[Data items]
═══

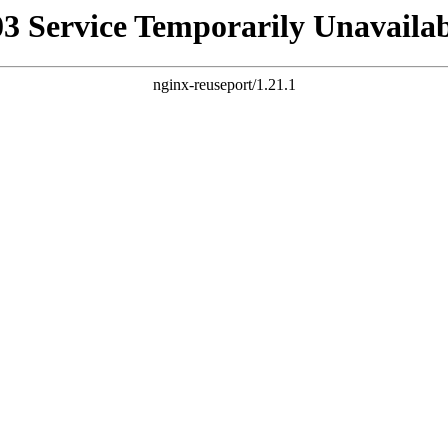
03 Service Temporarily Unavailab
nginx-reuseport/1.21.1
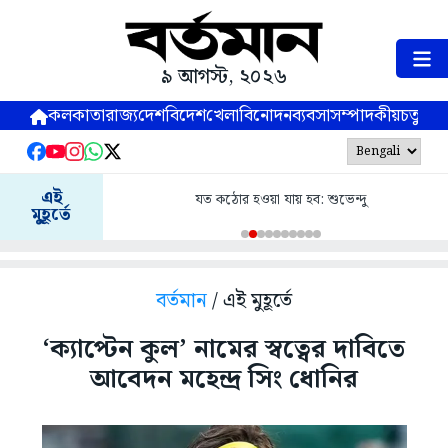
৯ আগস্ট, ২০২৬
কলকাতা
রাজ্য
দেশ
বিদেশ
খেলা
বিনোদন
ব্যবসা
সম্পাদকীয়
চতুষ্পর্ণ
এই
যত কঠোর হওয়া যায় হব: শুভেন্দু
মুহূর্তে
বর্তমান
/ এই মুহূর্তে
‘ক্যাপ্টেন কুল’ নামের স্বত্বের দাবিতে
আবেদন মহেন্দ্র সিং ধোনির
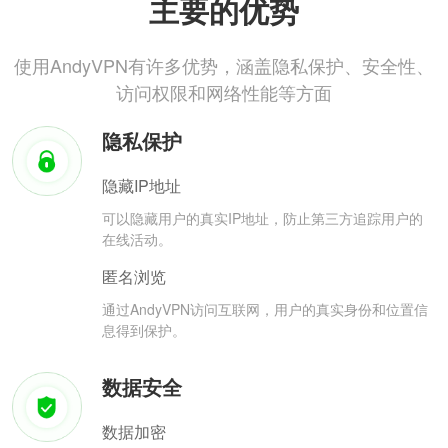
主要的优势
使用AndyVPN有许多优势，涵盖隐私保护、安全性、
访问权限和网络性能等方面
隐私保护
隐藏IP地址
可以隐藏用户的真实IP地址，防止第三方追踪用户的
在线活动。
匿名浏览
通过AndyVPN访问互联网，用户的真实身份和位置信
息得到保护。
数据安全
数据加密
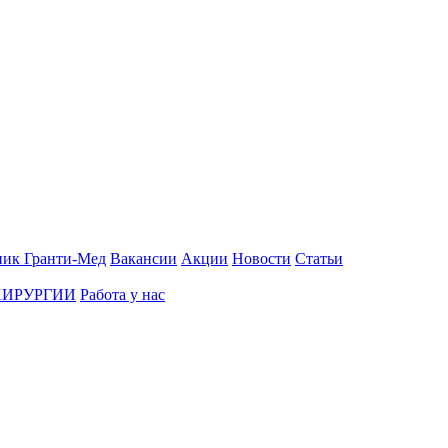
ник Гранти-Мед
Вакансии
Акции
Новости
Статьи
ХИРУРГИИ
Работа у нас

═══

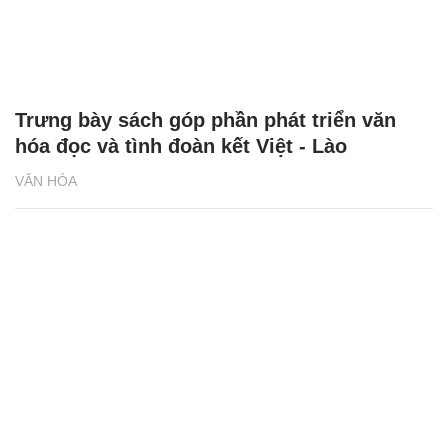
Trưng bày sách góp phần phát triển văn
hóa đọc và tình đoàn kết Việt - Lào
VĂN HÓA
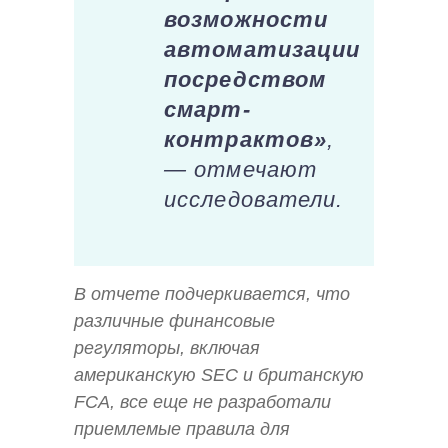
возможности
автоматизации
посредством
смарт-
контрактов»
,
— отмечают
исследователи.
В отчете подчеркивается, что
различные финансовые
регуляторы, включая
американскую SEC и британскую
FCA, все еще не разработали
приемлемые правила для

═══

The answer is the lines above between the line holding "регуляторы, включая" and the line holding "приемлемые правила для", inclusive, each written out exactly, and no others.

▸ **RESULT OF THE EXERCISE**
регуляторы, включая
американскую SEC и британскую
FCA, все еще не разработали
приемлемые правила для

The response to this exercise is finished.